I’d like to close with a spotlight on another item found in the records of the New England Society. While it’s not directly related to Forefathers Day, it does get my vote of being the best piece of correspondence ever composed. It also reveals that there was at least one New Englander living in Brooklyn who was not standing in line to join the New England Society. The item in question comes from a Mr. Horace L. Kent, who had apparently received one too many pieces of unwanted solicitations from the Society in the mail. By December of 1911, the situation had reached the point where Kent, in desperation, wrote a letter directly to the President of the Society demanding that this “persecution” cease. We’ll never know what drove Mr. Kent to overreact to such a degree, but thanks to the surviving letter, we can delight in the fact that he did. A transcription of the letter follows the below image:
“Hon. Mr. President:
If you have a spark of humanity in your composition, will you please render me a little bit of assistance in this, my dire need?
I have written your society at intervals for the past four years begging them to stop sending me Mr. Howard Kent’s mail.

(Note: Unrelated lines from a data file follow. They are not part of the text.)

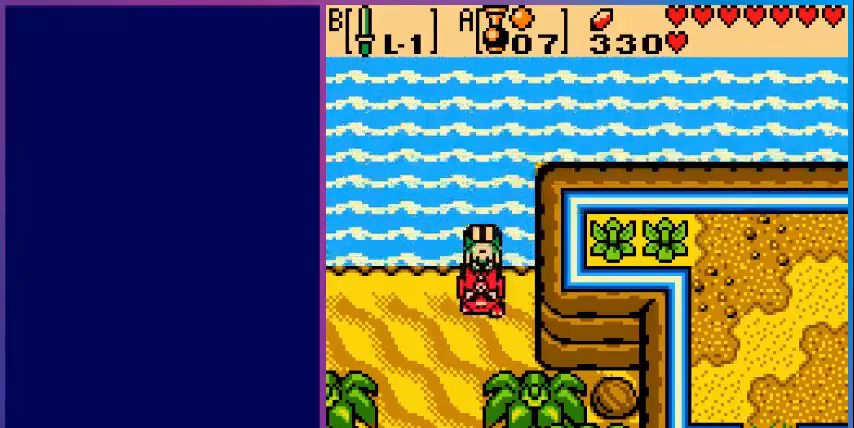
{"buttons": ["DPAD_UP"], "events": [[400, "DPAD_UP", "down"]]}
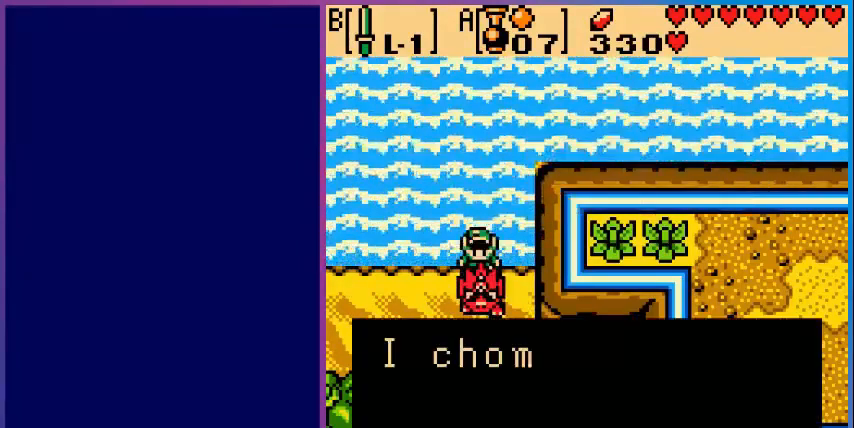
{"buttons": [], "events": [[120, "DPAD_UP", "up"]]}
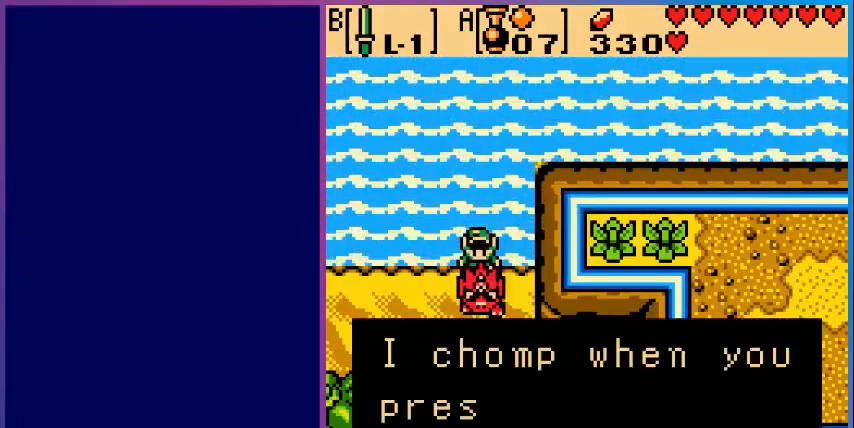
{"buttons": ["A"], "events": [[520, "A", "down"]]}
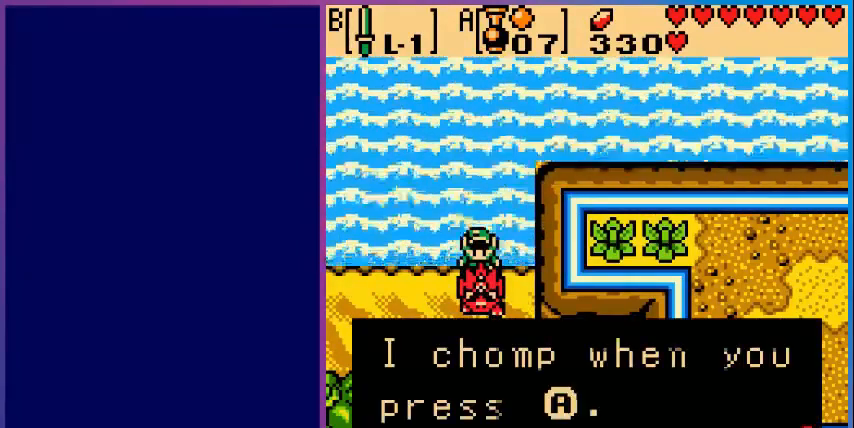
{"buttons": [], "events": [[160, "A", "up"]]}
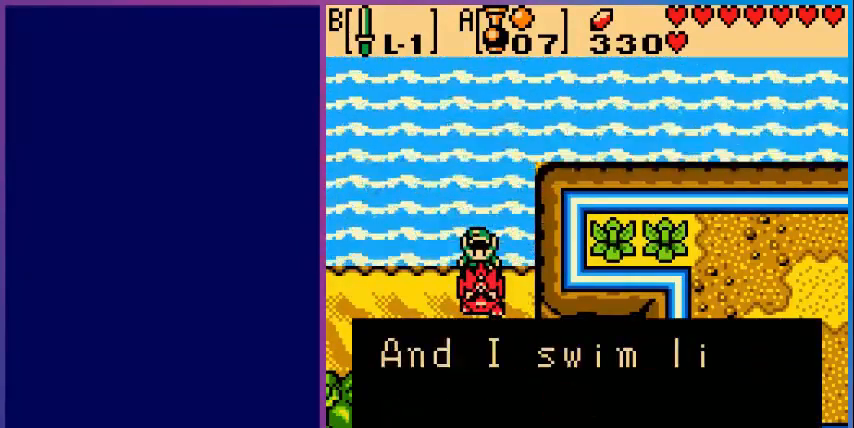
{"buttons": [], "events": []}
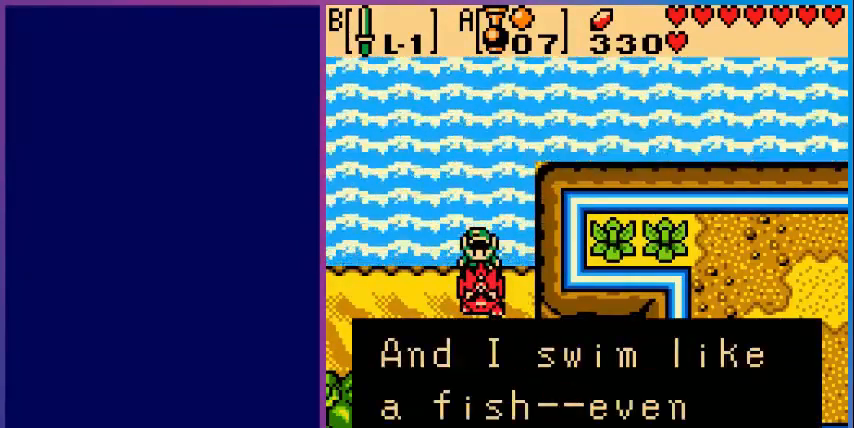
{"buttons": [], "events": []}
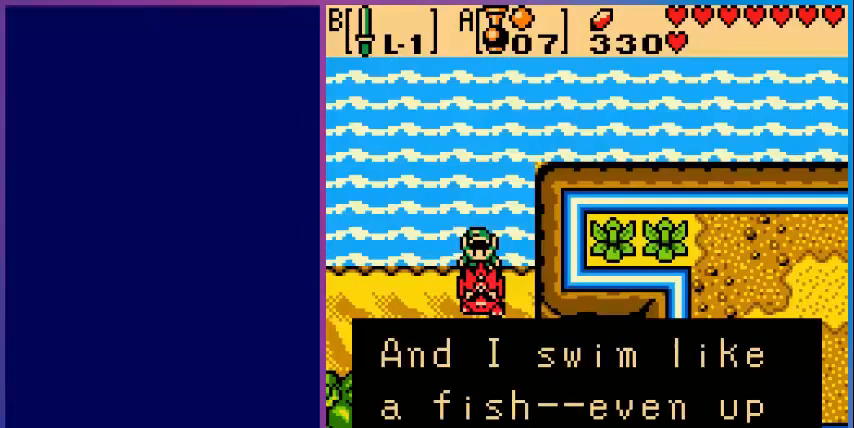
{"buttons": [], "events": [[40, "A", "down"], [200, "A", "up"]]}
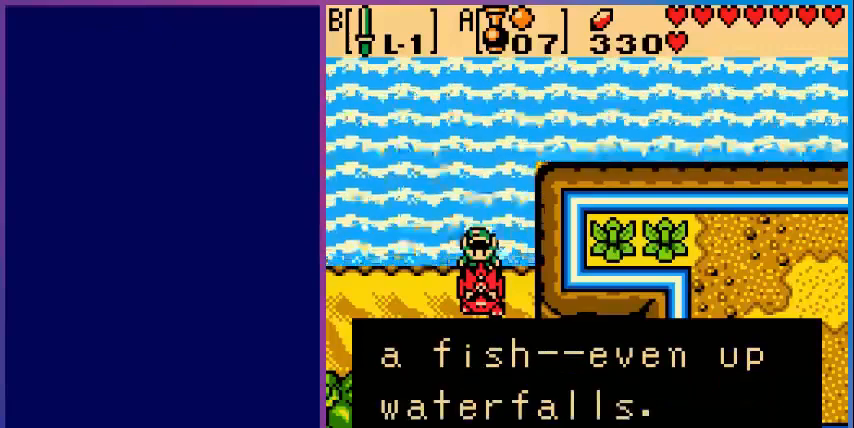
{"buttons": [], "events": []}
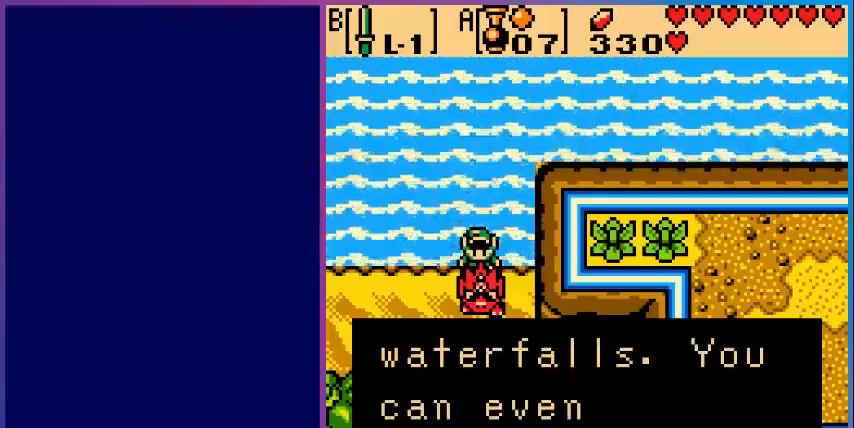
{"buttons": [], "events": []}
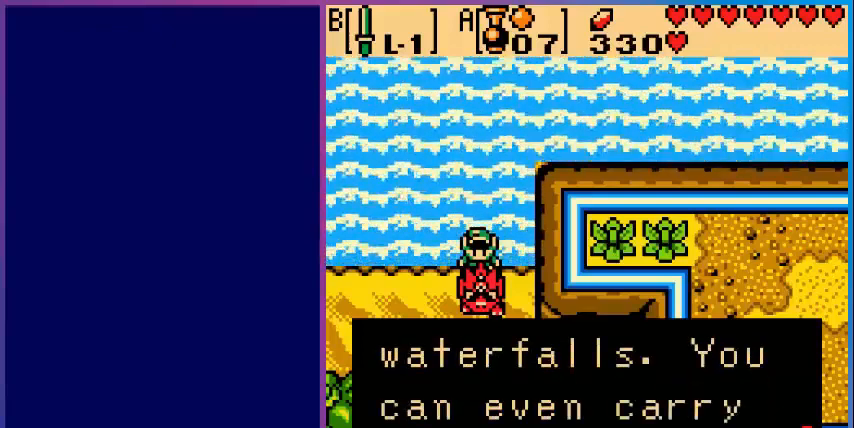
{"buttons": [], "events": [[120, "A", "down"], [280, "A", "up"]]}
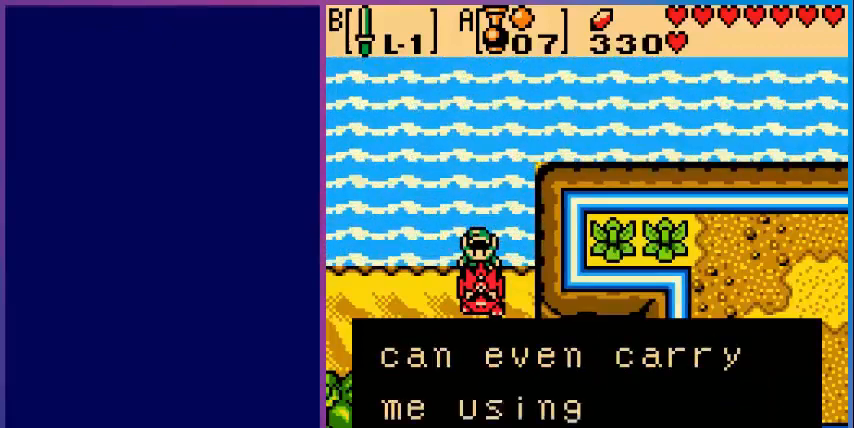
{"buttons": [], "events": []}
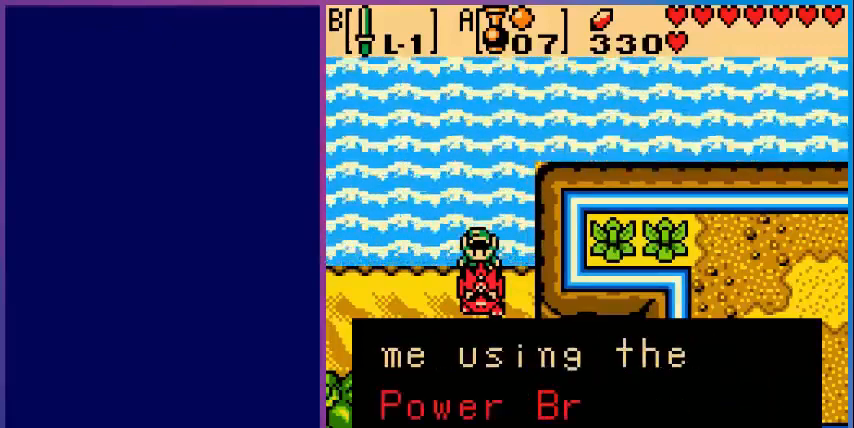
{"buttons": [], "events": []}
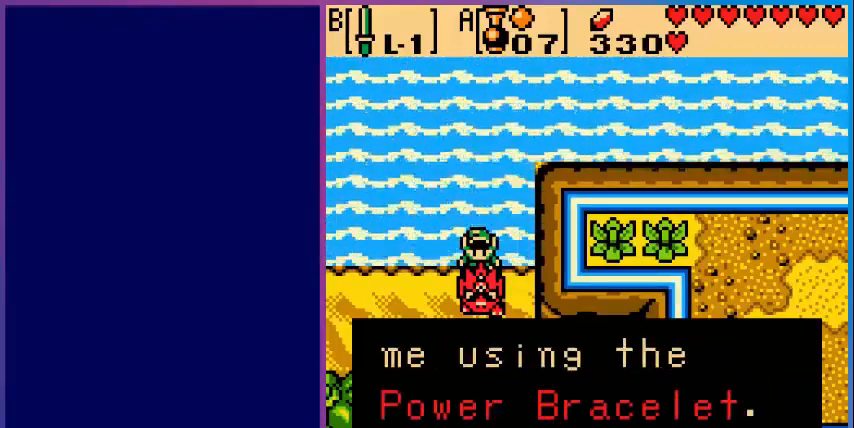
{"buttons": ["DPAD_UP"], "events": [[80, "A", "down"], [240, "A", "up"], [480, "DPAD_UP", "down"]]}
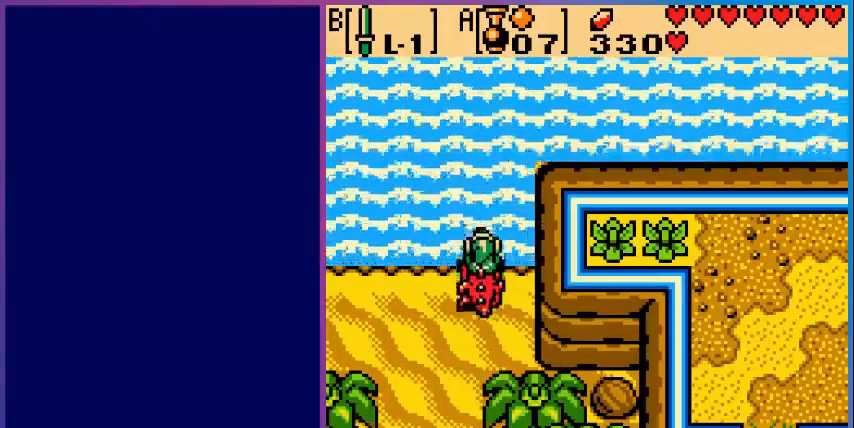
{"buttons": ["DPAD_UP"], "events": []}
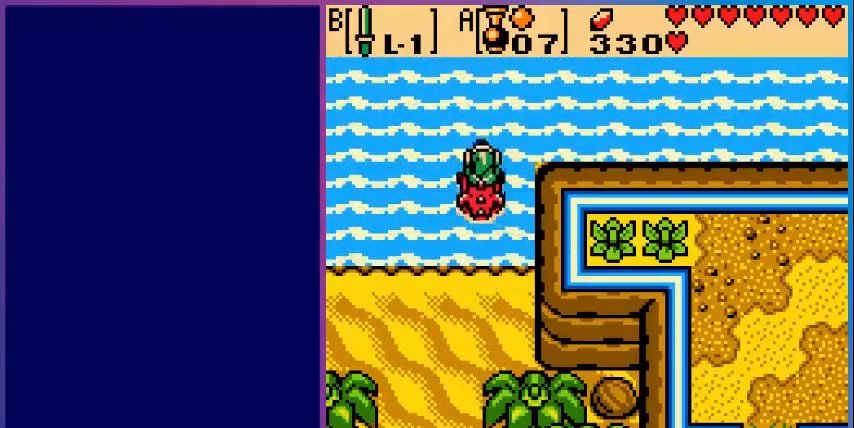
{"buttons": ["DPAD_UP"], "events": []}
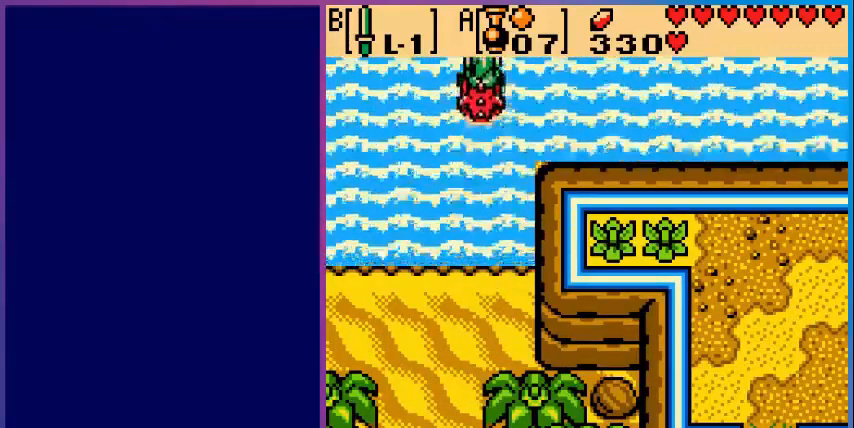
{"buttons": [], "events": [[320, "DPAD_UP", "up"]]}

I have begged and pleaded until patience has ceased to be a virtue. I am now going to begin to threaten, so if you have any regard for the personal safety of your secretary, you had better caution him to refrain from sending me any more of Mr. Howard Kent’s mail, for I shall certainly go over there and thrash him within an inch of his life if he insists upon sending me this literature.
I have spent from one to four dollars on postage returning letters, due bills, tickets, invitations, etc.
In the first place, Howard Kent does not live at 858 Prospect Place, and he never did. You annoyed me so much with this mail business that I was obliged to move out of the neighborhood. The house is now for sale, and you will have to do one of two things: you will either have to cease sending me this literature, or Howard Kent will have to buy 858 Prospect Place. I thought when I moved here I would escape this persecution, but you seem to have followed me up, and found my new address. It is terrible.
I don’t want your tickets at $3.00, because I am a New England man myself, and know that no New England dinner costs more than twenty-five cents.
I am enclosing you a letter to Mr. Howard Kent, which my secretary opened by mistake.
I hope and pray that this will be the last time I shall be obliged to write you on this subject.
Please forgive me for addressing this letter to you as President, but I realize it is of no use to write to your Secretary any more.
Very truly yours,
Horace L. Kent”
This was one Brooklyn New Englander who almost certainly did not celebrate Forefathers Day.